PROBLEM: Each record that follows should be repeated exactly, minus any images.

[DATA PROVIDED Boundary: Start]

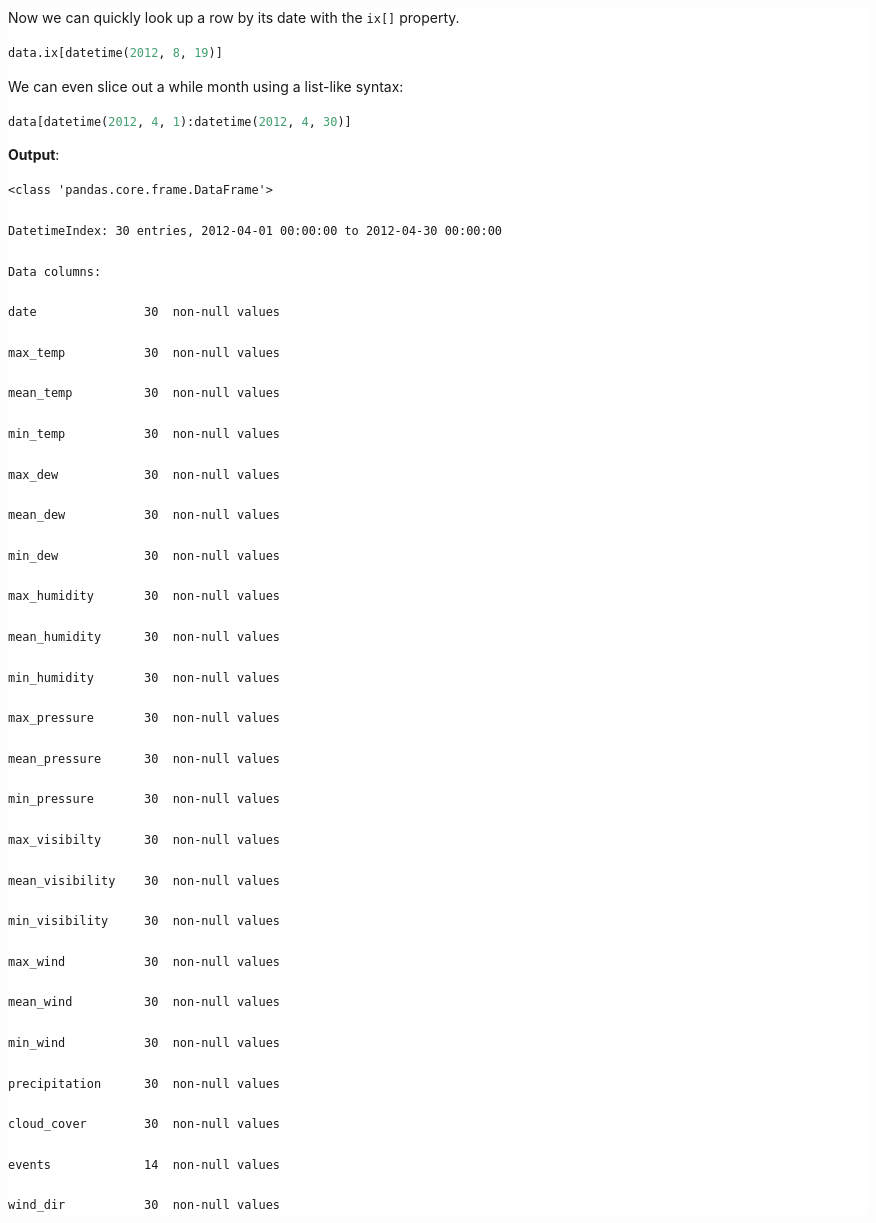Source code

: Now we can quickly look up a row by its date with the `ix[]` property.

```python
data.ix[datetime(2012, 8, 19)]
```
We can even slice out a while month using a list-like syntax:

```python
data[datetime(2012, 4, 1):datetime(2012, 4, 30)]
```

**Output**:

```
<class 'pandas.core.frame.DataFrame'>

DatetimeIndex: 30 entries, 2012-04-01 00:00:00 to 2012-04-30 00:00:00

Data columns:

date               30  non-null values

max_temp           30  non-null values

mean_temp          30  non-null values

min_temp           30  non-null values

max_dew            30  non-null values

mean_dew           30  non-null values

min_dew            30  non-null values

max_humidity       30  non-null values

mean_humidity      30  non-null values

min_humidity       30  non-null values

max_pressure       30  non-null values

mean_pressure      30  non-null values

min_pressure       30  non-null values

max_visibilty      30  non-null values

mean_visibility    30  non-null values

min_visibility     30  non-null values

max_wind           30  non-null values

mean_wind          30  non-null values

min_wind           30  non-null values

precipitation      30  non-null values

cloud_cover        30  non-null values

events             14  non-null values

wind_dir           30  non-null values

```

[DATA PROVIDED Boundary: End]

ANSWER TO THIS TASK:
Source code

: Now we can quickly look up a row by its date with the `ix[]` property.

```python
data.ix[datetime(2012, 8, 19)]
```
We can even slice out a while month using a list-like syntax:

```python
data[datetime(2012, 4, 1):datetime(2012, 4, 30)]
```

**Output**:

```
<class 'pandas.core.frame.DataFrame'>

DatetimeIndex: 30 entries, 2012-04-01 00:00:00 to 2012-04-30 00:00:00

Data columns:

date               30  non-null values

max_temp           30  non-null values

mean_temp          30  non-null values

min_temp           30  non-null values

max_dew            30  non-null values

mean_dew           30  non-null values

min_dew            30  non-null values

max_humidity       30  non-null values

mean_humidity      30  non-null values

min_humidity       30  non-null values

max_pressure       30  non-null values

mean_pressure      30  non-null values

min_pressure       30  non-null values

max_visibilty      30  non-null values

mean_visibility    30  non-null values

min_visibility     30  non-null values

max_wind           30  non-null values

mean_wind          30  non-null values

min_wind           30  non-null values

precipitation      30  non-null values

cloud_cover        30  non-null values

events             14  non-null values

wind_dir           30  non-null values

```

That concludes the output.